CHICAGO — "Wild Kingdom," the television show that for a quarter-century took Marlin Perkins to jungles, swamps and even a wrestling match with a giant snake, has joined some of its animal stars on the endangered species list.
Mutual of Omaha, the show's only sponsor, has decided to halt production of the syndicated program in favor of a new real-life adventure series aimed at a different market, officials said this week.
Since the first "Mutal of Omaha's Wild Kingdom" was broadcast Jan. 6, 1963, the show has taken viewers on adventures in 50 countries and helped spark the animal rights and environmental movements.

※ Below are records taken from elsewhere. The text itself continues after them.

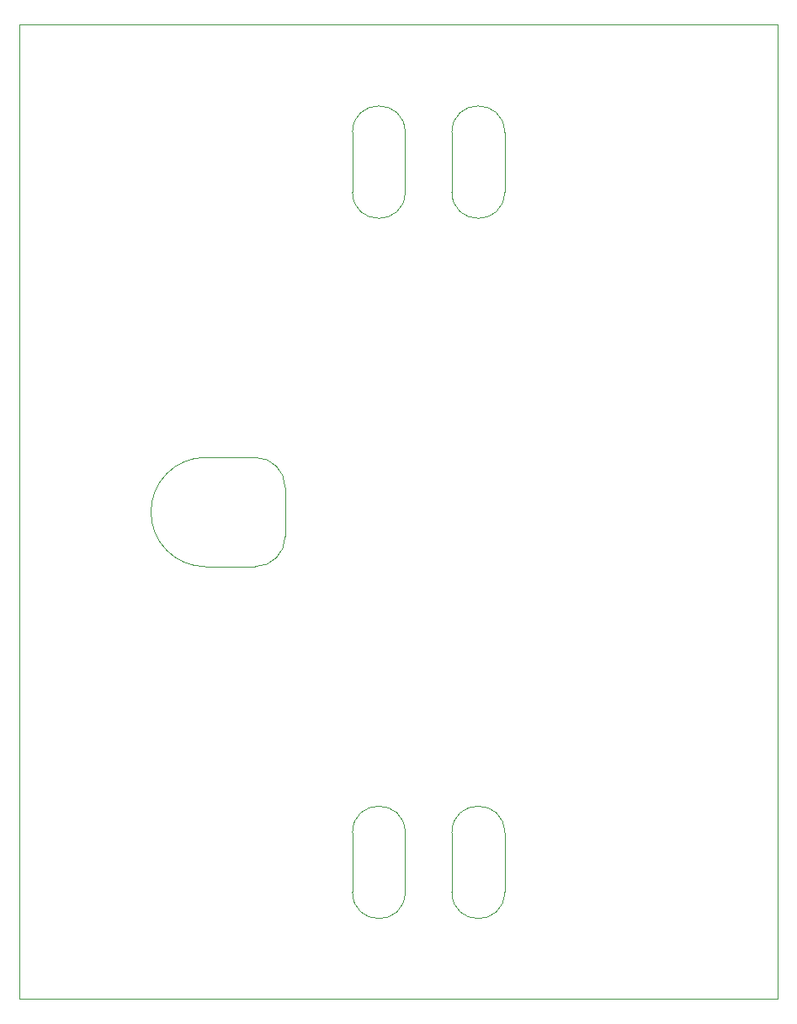
<source format=gbr>
%TF.GenerationSoftware,KiCad,Pcbnew,9.0.0*%
%TF.CreationDate,2025-05-06T20:13:05-04:00*%
%TF.ProjectId,xy_faces_CUpayload_v2,78795f66-6163-4657-935f-43557061796c,3.0*%
%TF.SameCoordinates,Original*%
%TF.FileFunction,Profile,NP*%
%FSLAX46Y46*%
G04 Gerber Fmt 4.6, Leading zero omitted, Abs format (unit mm)*
G04 Created by KiCad (PCBNEW 9.0.0) date 2025-05-06 20:13:05*
%MOMM*%
%LPD*%
G01*
G04 APERTURE LIST*
%TA.AperFunction,Profile*%
%ADD10C,0.050000*%
%TD*%
%TA.AperFunction,Profile*%
%ADD11C,0.100000*%
%TD*%
G04 APERTURE END LIST*
D10*
X136850000Y-153000000D02*
X136850000Y-147000000D01*
X142150000Y-153000000D02*
X142150000Y-147000000D01*
X146850000Y-147000000D02*
X146850000Y-153000000D01*
X152150000Y-153000000D02*
X152150000Y-147000000D01*
X142150000Y-76600000D02*
X142150000Y-82600000D01*
X136850000Y-76600000D02*
X136850000Y-82600000D01*
X146850000Y-76600000D02*
X146850000Y-82600000D01*
X152150000Y-76600000D02*
X152150000Y-82600000D01*
X142150000Y-82600000D02*
G75*
G02*
X136850000Y-82600000I-2650000J0D01*
G01*
D11*
X103350000Y-65750000D02*
X179650000Y-65750000D01*
X179650000Y-163750000D01*
X103350000Y-163750000D01*
X103350000Y-65750000D01*
D10*
X130075000Y-117262500D02*
G75*
G02*
X127075000Y-120262500I-3000000J0D01*
G01*
X146850000Y-76600000D02*
G75*
G02*
X152150000Y-76600000I2650000J0D01*
G01*
X136850000Y-76600000D02*
G75*
G02*
X142150000Y-76600000I2650000J0D01*
G01*
X122050000Y-120262500D02*
G75*
G02*
X122075000Y-109287500I12500J5487500D01*
G01*
X136850000Y-147000000D02*
G75*
G02*
X142150000Y-147000000I2650000J0D01*
G01*
X122050000Y-120262500D02*
X127075000Y-120262500D01*
X142150000Y-153000000D02*
G75*
G02*
X136850000Y-153000000I-2650000J0D01*
G01*
X146850000Y-147000000D02*
G75*
G02*
X152150000Y-147000000I2650000J0D01*
G01*
X152150000Y-153000000D02*
G75*
G02*
X146850000Y-153000000I-2650000J0D01*
G01*
X122075000Y-109287500D02*
X127075000Y-109287500D01*
X130075000Y-117262500D02*
X130075000Y-112287500D01*
X152150000Y-82600000D02*
G75*
G02*
X146850000Y-82600000I-2650000J0D01*
G01*
X127075000Y-109287500D02*
G75*
G02*
X130075000Y-112287500I0J-3000000D01*
G01*
M02*

</source>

It won about 60 awards, including four Emmys.
"Most people in this country who are animal lovers were made so by the 'Wild Kingdom.' It is the sire of all the animal documentaries that are now on the tube," said J. Fred MacDonald, curator of the Museum of Broadcast Communications in Chicago and a professor at Northeastern Illinois University.
Three new episodes are being filmed this year--Nos. 327, 328 and 329--and officials at Mutual of Omaha, based in Omaha, say the show won't be extinct because reruns will be broadcast over "Wild Kingdom's" syndication network of about 200 stations.
But company officials decided last year to halt production of new "Wild Kingdom" episodes in favor of a series called "The Spirit of Adventure," aimed at network television, said Len Tondl, executive vice president of public relations.
The new show is "the usual type of documentary and it's just not our style at all," said Don Meier, the Chicago producer who created "Wild Kingdom" with Perkins.
For more than 25 years, "Wild Kingdom" gripped television viewers as Perkins, who served as host until he died in last June at age 81, narrated stories about encounters with wild animals.
"Marlin was a guy who wanted to live the experience personally," Meier said. "He was down there diving among the sharks or climbing the mountain or wrestling the anaconda snake."
The last three episodes maintain that tradition, taking Perkins' replacement and former sidekick, Jim Fowler, to film great white sharks off Australia and Bengal tigers in India and Nepal, Meier said.
"Wild Kingdom" grew from a 1950s series that began as a time filler one slow afternoon in Chicago, when Perkins was director of the city's Lincoln Park Zoo, Meier said.
The televised tour of the monkey house, with Perkins shaking hands with the primates, "was such a big hit they decided to put it on every Sunday night," Meier recalled.
"Zoo Parade," starring Perkins, ran on NBC from 1950 to 1957, MacDonald said.